Copy out every one of the lines below word for word.

* * * * *

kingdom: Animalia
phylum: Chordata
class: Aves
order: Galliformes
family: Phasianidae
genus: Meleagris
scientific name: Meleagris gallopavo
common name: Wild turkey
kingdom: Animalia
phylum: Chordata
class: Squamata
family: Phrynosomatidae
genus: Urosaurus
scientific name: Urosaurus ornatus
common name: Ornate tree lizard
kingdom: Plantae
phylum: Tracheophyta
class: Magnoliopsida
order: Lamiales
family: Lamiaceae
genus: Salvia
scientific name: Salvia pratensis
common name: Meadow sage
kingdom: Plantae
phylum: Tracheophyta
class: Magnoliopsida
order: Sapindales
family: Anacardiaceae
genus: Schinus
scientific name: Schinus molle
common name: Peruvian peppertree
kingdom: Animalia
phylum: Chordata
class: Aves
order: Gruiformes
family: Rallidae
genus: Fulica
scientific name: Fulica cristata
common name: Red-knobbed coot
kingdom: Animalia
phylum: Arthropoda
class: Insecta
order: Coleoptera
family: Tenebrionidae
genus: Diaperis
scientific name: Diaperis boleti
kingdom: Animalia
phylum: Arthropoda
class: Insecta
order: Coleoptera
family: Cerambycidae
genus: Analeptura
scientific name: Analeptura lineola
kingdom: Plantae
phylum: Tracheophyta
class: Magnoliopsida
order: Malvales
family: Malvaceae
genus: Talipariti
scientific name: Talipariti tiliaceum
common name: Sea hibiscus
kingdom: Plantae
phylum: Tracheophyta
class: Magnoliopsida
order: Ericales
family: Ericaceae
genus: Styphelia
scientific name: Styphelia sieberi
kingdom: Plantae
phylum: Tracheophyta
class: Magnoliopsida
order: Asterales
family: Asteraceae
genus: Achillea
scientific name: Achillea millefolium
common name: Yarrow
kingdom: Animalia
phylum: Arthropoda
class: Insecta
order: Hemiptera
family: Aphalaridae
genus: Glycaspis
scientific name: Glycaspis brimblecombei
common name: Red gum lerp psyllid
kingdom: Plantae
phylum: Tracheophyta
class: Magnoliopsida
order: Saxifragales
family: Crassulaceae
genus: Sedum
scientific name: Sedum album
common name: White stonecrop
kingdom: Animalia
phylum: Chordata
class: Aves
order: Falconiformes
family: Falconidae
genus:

* * * * *

# RESPONSE TO THE EXERCISE:
kingdom: Animalia
phylum: Chordata
class: Aves
order: Galliformes
family: Phasianidae
genus: Meleagris
scientific name: Meleagris gallopavo
common name: Wild turkey
kingdom: Animalia
phylum: Chordata
class: Squamata
family: Phrynosomatidae
genus: Urosaurus
scientific name: Urosaurus ornatus
common name: Ornate tree lizard
kingdom: Plantae
phylum: Tracheophyta
class: Magnoliopsida
order: Lamiales
family: Lamiaceae
genus: Salvia
scientific name: Salvia pratensis
common name: Meadow sage
kingdom: Plantae
phylum: Tracheophyta
class: Magnoliopsida
order: Sapindales
family: Anacardiaceae
genus: Schinus
scientific name: Schinus molle
common name: Peruvian peppertree
kingdom: Animalia
phylum: Chordata
class: Aves
order: Gruiformes
family: Rallidae
genus: Fulica
scientific name: Fulica cristata
common name: Red-knobbed coot
kingdom: Animalia
phylum: Arthropoda
class: Insecta
order: Coleoptera
family: Tenebrionidae
genus: Diaperis
scientific name: Diaperis boleti
kingdom: Animalia
phylum: Arthropoda
class: Insecta
order: Coleoptera
family: Cerambycidae
genus: Analeptura
scientific name: Analeptura lineola
kingdom: Plantae
phylum: Tracheophyta
class: Magnoliopsida
order: Malvales
family: Malvaceae
genus: Talipariti
scientific name: Talipariti tiliaceum
common name: Sea hibiscus
kingdom: Plantae
phylum: Tracheophyta
class: Magnoliopsida
order: Ericales
family: Ericaceae
genus: Styphelia
scientific name: Styphelia sieberi
kingdom: Plantae
phylum: Tracheophyta
class: Magnoliopsida
order: Asterales
family: Asteraceae
genus: Achillea
scientific name: Achillea millefolium
common name: Yarrow
kingdom: Animalia
phylum: Arthropoda
class: Insecta
order: Hemiptera
family: Aphalaridae
genus: Glycaspis
scientific name: Glycaspis brimblecombei
common name: Red gum lerp psyllid
kingdom: Plantae
phylum: Tracheophyta
class: Magnoliopsida
order: Saxifragales
family: Crassulaceae
genus: Sedum
scientific name: Sedum album
common name: White stonecrop
kingdom: Animalia
phylum: Chordata
class: Aves
order: Falconiformes
family: Falconidae
genus:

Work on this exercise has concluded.